From paying in and receiving your bonus to withdrawing funds if you need to, here are the basics about the Lifetime ISA.

Your Lifetime ISA

HMRC will calculate bonus payments for your Lifetime ISA on a month-by-month basis. Your bonus is calculated on any payments you make into your account from the 6th of the month to the 5th of the following month. Your bonus will be paid into your account within 14 days of the 20th of month two.

For example:

  1. Pay into your Lifetime ISA between 6 April and 5 May
  2. The bonus is then calculated between 6 May and 20 May
  3. Your bonus is paid by 3 June

The day we receive payment from HMRC, we pay it directly into your account, so you don’t lose any interest.

Important information

In order to receive the 25% government bonus you must ensure your details held at both Skipton and HMRC are correct and match. This includes both your first name and surname, date of birth and National Insurance number (you must not hold a temporary National Insurance number to qualify for a Lifetime ISA).

The 25% government withdrawal charge is only applied to the amount you withdraw. Where the 25% withdrawal charge applies, as well as returning the 25% government bonus, you'll also lose some of your own savings and will receive back less than you deposited in the account. The charges are demonstrated in the example below (this doesn't include any interest earned).

Actions 25% government withdrawal charge
You open the account with £4,000
The government bonus is added £1,000
Total for 1st year £5,000
You make a chargeable withdrawal £5,000
The government withdrawal charge -£1,250
You receive back £3,750
You lose this much money -£250

Yes, but you can only pay into one Lifetime ISA in each tax year and the maximum amount you can pay in each tax year is £4,000 up to and including the day before your 50th birthday.

If you want to withdraw from multiple Lifetime ISAs at the same time to buy your first home, you will need to wait 12 months from the date of your first payment into each account before being able to instruct your conveyancer. If you don't wait 12 months the 25% government withdrawal charge will apply to any withdrawals from that Lifetime ISA.

During the same tax year, you can have one Lifetime ISA and a combination of Cash ISAs, Stocks & Shares ISAs and Innovative Finance (peer-to-peer) ISAs. The combined total of your ISA savings must not exceed the annual ISA allowance (£20,000 this tax year.)

For example, if you save the maximum (£4,000 this tax year) into a Lifetime ISA, you’d still have £16,000 left of your ISA allowance.

If you make a payment that exceeds your annual Lifetime ISA allowance (£4,000 for this tax year), we'll return the whole payment. You can make another payment, as long as it doesn't take you over your annual allowance.

You can transfer your Lifetime ISA into another Lifetime ISA without incurring the government withdrawal charge. However, if you transfer into a different type of ISA (Cash ISA, Stocks & Shares ISA or an Innovative Finance ISA) the transfer will be subject to the 25% government withdrawal charge. This means you’ll get back less than you paid in.

» **Information supplied**
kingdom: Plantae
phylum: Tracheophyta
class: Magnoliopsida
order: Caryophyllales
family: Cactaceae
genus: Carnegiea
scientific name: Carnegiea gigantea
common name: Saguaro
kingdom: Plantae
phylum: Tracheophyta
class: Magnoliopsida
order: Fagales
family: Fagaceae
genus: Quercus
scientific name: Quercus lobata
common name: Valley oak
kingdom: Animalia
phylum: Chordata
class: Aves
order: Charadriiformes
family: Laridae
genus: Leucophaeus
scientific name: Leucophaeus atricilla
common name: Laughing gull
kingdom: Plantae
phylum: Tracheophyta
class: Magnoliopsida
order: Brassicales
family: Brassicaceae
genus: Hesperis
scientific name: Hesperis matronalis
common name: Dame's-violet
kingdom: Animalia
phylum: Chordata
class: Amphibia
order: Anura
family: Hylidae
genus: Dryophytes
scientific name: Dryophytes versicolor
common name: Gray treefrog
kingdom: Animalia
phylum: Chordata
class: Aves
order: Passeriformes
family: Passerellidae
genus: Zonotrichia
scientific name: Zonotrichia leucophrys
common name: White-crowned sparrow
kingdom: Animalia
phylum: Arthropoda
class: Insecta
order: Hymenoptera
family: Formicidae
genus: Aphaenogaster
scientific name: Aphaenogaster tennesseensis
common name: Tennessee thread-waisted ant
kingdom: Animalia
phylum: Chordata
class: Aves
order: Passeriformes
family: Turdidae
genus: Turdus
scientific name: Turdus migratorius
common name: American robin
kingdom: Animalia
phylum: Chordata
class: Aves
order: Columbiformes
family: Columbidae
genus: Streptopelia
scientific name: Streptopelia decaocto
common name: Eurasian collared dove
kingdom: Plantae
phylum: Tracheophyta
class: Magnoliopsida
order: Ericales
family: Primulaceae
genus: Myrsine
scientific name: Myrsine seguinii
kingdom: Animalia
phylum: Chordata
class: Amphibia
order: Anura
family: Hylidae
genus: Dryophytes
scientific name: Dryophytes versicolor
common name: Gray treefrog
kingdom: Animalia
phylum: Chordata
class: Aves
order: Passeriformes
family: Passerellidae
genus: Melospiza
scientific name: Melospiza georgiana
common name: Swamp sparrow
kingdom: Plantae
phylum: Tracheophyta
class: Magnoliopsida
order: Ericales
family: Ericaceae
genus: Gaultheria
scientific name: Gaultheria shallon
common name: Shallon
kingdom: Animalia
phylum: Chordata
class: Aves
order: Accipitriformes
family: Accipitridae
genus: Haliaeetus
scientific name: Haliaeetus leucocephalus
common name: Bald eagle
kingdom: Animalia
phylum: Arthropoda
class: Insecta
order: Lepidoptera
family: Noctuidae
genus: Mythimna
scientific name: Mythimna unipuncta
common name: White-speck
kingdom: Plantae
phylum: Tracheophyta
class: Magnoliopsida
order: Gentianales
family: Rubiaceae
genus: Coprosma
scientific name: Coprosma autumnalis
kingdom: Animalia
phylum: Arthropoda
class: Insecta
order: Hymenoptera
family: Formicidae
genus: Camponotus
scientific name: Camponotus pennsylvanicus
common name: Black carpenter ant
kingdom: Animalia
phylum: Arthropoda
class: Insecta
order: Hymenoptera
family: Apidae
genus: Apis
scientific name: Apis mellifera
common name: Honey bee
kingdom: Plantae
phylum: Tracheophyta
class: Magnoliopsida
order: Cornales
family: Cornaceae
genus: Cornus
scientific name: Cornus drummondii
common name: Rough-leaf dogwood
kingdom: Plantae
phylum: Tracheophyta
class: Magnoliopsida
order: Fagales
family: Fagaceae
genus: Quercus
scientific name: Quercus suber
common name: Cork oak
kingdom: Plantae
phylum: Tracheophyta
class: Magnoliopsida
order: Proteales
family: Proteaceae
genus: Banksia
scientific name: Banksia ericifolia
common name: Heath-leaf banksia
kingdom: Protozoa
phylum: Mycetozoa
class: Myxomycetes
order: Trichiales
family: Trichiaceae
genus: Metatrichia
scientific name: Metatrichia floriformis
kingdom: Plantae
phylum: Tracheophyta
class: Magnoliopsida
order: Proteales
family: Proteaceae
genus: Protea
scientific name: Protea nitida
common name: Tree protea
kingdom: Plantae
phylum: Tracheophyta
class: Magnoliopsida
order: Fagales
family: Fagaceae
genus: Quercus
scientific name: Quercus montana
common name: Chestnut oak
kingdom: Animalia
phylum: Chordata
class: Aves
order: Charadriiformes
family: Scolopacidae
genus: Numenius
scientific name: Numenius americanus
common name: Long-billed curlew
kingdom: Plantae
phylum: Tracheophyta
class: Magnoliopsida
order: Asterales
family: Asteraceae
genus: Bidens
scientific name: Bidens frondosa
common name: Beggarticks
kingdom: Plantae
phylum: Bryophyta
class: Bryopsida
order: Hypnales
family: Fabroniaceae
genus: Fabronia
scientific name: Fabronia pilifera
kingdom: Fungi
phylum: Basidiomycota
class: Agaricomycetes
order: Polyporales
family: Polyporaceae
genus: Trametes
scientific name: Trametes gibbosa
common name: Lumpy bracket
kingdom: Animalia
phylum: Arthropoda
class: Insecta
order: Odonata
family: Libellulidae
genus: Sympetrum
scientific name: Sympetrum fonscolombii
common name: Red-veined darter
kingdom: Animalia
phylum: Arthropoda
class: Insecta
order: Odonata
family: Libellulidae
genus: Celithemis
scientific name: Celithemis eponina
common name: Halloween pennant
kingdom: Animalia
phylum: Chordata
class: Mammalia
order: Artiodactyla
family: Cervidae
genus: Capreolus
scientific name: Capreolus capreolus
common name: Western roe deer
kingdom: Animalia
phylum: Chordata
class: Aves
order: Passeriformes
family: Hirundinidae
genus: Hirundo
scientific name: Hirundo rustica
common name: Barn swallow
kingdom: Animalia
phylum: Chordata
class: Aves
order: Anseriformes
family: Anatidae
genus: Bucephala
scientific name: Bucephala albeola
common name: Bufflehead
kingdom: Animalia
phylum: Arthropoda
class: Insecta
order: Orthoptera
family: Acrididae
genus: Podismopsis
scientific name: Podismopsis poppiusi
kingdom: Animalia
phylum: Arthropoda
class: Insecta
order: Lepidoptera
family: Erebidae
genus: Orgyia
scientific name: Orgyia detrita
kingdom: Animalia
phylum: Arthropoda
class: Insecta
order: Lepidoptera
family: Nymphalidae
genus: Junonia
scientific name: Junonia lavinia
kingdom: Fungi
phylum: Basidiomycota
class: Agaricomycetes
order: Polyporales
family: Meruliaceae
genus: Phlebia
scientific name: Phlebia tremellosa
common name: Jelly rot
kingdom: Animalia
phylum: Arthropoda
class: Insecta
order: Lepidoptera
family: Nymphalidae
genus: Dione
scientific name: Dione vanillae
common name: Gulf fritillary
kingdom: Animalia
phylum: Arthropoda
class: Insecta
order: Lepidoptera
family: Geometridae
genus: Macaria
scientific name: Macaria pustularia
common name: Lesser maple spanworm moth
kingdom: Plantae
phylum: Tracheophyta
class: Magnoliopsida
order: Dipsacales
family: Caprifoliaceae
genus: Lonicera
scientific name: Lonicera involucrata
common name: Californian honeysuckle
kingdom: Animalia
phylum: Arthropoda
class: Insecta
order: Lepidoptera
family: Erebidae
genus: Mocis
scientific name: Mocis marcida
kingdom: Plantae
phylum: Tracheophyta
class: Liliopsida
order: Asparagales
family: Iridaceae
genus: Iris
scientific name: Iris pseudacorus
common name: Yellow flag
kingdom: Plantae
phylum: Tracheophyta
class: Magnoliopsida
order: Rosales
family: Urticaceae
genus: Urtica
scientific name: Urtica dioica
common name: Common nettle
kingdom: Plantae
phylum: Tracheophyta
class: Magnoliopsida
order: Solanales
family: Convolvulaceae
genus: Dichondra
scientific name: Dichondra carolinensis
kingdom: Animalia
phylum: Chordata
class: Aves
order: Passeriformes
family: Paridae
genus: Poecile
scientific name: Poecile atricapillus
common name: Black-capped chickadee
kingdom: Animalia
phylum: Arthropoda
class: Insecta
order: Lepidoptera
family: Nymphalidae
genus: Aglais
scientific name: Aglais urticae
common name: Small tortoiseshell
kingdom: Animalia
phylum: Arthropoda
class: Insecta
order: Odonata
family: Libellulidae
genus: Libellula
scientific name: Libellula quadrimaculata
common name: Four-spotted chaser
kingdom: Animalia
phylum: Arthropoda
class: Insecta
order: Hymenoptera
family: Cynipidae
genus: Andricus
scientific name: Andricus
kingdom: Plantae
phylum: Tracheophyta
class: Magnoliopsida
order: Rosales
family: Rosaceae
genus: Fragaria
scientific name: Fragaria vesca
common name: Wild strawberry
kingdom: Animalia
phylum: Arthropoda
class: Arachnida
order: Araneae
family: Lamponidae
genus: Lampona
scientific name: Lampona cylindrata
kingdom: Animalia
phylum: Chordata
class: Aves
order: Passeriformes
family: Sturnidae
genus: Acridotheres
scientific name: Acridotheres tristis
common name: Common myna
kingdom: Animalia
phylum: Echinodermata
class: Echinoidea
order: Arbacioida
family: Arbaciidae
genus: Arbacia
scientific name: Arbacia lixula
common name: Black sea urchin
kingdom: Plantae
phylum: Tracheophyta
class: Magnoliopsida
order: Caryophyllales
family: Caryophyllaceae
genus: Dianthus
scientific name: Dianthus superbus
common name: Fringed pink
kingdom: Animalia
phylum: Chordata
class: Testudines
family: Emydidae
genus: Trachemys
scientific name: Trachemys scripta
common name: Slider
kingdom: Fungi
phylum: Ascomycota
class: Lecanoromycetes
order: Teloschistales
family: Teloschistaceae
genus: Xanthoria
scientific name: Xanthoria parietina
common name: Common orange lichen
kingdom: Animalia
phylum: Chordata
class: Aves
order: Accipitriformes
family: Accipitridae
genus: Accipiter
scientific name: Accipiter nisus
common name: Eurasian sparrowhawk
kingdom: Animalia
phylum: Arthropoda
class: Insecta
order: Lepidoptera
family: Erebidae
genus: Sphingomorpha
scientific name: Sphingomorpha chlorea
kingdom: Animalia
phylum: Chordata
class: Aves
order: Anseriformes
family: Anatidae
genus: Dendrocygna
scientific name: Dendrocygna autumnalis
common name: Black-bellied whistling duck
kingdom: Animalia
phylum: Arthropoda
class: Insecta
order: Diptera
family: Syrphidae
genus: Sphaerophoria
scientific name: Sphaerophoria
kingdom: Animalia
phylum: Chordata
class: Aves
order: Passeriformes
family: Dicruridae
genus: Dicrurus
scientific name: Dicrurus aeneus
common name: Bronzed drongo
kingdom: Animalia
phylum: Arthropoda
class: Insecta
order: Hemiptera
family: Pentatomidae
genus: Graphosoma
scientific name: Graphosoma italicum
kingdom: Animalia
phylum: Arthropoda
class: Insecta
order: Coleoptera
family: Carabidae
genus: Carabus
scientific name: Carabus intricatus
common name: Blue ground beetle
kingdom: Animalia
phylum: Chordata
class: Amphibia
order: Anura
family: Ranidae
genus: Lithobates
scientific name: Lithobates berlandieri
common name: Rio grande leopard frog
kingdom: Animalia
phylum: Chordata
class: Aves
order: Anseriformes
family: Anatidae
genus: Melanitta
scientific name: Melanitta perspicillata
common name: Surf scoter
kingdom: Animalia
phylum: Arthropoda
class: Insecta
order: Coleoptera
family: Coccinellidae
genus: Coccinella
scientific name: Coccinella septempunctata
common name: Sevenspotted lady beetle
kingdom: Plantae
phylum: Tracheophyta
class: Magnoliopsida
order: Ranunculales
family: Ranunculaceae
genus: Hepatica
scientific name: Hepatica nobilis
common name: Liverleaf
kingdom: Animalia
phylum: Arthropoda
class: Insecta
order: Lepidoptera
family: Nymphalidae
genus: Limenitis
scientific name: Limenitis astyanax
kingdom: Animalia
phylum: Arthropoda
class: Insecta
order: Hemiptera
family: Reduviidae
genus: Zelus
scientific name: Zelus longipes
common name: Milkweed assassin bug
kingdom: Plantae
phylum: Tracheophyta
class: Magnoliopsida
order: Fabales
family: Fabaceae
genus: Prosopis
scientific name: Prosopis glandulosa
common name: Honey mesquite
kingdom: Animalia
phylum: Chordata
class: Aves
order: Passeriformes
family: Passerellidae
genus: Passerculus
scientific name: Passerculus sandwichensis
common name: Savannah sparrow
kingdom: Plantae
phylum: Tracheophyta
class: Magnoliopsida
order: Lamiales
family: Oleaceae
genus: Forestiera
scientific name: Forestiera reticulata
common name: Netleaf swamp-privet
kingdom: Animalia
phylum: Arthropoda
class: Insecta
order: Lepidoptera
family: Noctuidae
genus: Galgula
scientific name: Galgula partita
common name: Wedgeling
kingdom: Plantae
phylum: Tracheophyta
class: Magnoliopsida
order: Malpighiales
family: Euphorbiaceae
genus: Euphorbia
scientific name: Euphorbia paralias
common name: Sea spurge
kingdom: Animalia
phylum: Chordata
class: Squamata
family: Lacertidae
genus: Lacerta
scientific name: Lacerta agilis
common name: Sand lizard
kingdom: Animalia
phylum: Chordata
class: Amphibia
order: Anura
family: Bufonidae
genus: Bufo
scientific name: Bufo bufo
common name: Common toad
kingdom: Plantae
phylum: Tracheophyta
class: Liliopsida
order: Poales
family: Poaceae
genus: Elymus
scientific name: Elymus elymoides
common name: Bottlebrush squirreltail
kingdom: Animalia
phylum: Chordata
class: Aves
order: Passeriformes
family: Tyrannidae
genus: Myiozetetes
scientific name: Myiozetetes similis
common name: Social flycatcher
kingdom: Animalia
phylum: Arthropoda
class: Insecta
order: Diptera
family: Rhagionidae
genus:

» **Exercise tasks**
1) In the Lifetime ISA text, what happens to a payment that goes over the annual Lifetime ISA allowance?
2) Reproduce the Lifetime ISA text verbatim, starting with "From paying in" and going on through "lose any interest.".

» **Exercise responses**
1) The whole payment is returned.

2)
From paying in and receiving your bonus to withdrawing funds if you need to, here are the basics about the Lifetime ISA.

Your Lifetime ISA

HMRC will calculate bonus payments for your Lifetime ISA on a month-by-month basis. Your bonus is calculated on any payments you make into your account from the 6th of the month to the 5th of the following month. Your bonus will be paid into your account within 14 days of the 20th of month two.

For example:

  1. Pay into your Lifetime ISA between 6 April and 5 May
  2. The bonus is then calculated between 6 May and 20 May
  3. Your bonus is paid by 3 June

The day we receive payment from HMRC, we pay it directly into your account, so you don’t lose any interest.